#### [DATA FOR THIS TASK]

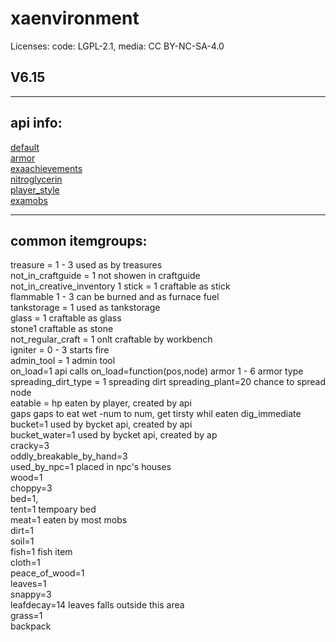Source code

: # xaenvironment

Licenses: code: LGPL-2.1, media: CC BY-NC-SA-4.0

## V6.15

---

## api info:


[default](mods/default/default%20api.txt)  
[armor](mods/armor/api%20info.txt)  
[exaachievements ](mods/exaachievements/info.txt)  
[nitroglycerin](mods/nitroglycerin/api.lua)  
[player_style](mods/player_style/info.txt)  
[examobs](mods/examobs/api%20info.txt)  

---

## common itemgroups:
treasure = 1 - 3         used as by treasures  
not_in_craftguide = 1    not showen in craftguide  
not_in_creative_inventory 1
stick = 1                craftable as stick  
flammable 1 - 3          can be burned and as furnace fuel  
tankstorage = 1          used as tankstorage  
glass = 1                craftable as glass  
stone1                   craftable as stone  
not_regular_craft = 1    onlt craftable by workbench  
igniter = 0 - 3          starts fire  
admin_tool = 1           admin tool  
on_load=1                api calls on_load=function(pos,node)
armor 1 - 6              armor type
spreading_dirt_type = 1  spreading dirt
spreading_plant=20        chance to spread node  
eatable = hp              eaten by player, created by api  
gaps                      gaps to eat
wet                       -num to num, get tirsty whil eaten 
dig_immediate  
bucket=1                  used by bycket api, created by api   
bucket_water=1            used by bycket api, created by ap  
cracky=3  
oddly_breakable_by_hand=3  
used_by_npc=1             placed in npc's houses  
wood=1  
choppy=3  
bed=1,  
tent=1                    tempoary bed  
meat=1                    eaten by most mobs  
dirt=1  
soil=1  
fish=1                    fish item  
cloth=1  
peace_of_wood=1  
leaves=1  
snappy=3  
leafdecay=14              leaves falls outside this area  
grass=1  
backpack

==

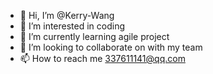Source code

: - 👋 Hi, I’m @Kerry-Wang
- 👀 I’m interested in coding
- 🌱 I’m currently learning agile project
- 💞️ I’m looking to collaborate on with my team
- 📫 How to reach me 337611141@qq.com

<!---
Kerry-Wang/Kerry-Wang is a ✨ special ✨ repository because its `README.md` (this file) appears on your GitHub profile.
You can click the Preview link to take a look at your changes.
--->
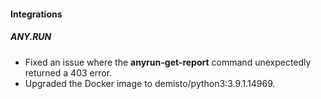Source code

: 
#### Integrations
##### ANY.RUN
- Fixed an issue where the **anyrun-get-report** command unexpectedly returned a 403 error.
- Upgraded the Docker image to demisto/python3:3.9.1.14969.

#### [YOUR GOAL]
Return each line of the material above that contains the string "node", copying every such line in full.

#### [TASK SOLUTION]
on_load=1                api calls on_load=function(pos,node)
spreading_plant=20        chance to spread node  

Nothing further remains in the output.